Key to election is to identifying support and getting voters to the polls. Organizers are trying to do that during advance polls, Oct. 9 to 12.

“They’re committed. They’re ready to support me. We want to get them out there,” Murray said.

But he’s not taking anything for granted and keeps pounding the pavement and knocking on doors to win votes. One thousand people showed up a nomination meeting in the summer.

He says he’s got a good team, with about 100 volunteers.

“I also think we have work as if we’re behind.”

Murray said most people are polite when he knocks on doors. And the top issue? “I really do think people are asking the question, regarding the economy.

“Now is not the time to change course in a fragile, global economy, go the route primarily of my opponent, the NDP, where they’ve never governed the country before. And I do get some sense that people are thinking that through.”

Murray said he hasn’t heard the issue of Muslim women wearing the niqab during citizenship ceremonies, saying that’s more of a Quebec issue. The government has twice tried to get a court decision overthrown allowing a woman to wear that while being sworn in, although she has to reveal her face when actually getting her citizenship.

He added most people are supporting the Trans Pacific Partnership free trade deal recently approved, though still requiring parliamentary approval.

The NDP’s position on that issue could be a sign of a collapse in voter support, said Murray.

“They have to retreat to their anti-free trade stance and that’s kind of their hail Mary.”

Bob D’Eith, with the NDP, says it remains a tight race in Pitt Meadows-Maple Ridge.

“We’re out working every day. Definitely, people are wanting change. That’s the common theme.”

D’Eith said if the NDP MPs across Canada can hold on to their seats, the party only will need 35 seats to defeat Stephen Harper’s Conservatives.

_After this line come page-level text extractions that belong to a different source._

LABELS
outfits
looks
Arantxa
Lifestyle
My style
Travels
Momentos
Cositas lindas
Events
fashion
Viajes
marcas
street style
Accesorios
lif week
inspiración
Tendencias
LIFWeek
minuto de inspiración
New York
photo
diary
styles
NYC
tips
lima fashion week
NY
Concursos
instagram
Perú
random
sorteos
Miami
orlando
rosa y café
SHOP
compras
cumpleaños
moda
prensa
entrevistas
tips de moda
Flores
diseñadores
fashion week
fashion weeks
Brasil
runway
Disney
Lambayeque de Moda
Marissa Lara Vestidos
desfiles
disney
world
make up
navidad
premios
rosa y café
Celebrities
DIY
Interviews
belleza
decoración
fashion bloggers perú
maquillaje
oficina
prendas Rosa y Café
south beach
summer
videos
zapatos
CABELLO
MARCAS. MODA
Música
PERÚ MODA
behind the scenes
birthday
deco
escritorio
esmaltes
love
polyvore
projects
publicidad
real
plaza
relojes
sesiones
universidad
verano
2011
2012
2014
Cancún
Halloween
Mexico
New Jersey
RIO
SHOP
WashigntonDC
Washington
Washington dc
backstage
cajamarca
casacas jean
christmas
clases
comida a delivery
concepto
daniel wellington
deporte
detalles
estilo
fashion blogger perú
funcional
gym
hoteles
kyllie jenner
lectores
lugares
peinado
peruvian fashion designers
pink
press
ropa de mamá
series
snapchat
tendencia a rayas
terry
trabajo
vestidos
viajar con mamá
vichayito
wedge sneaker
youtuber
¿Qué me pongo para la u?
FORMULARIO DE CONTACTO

That makes B.C. important. And while polling is down nationally for the party, “we know the polls in B.C. are going up for the NDP.

“So the national polls don’t necessarily reflect what’s going in B.C. So we’re buoyed by that.”

He added that the NDP is the only party that can beat the Conservative party in this riding.

“If you look at the polls, it’s Conservative-NDP. That’s the way it’s going to be in this riding. It’s been that way for 50 years. That’s the way it’s going to be that way this time again.”

“I think most people are not very happy that [Stephen] Harper would conduct negotiations secretly then sign it in the middle of the election when he’s supposed to be the custodian of the government.”

Each country still has to ratify the deal, which hasn’t been released.

“We don’t know what the terms are,” D’Eith said.

Steve Ranta is also running as an independent.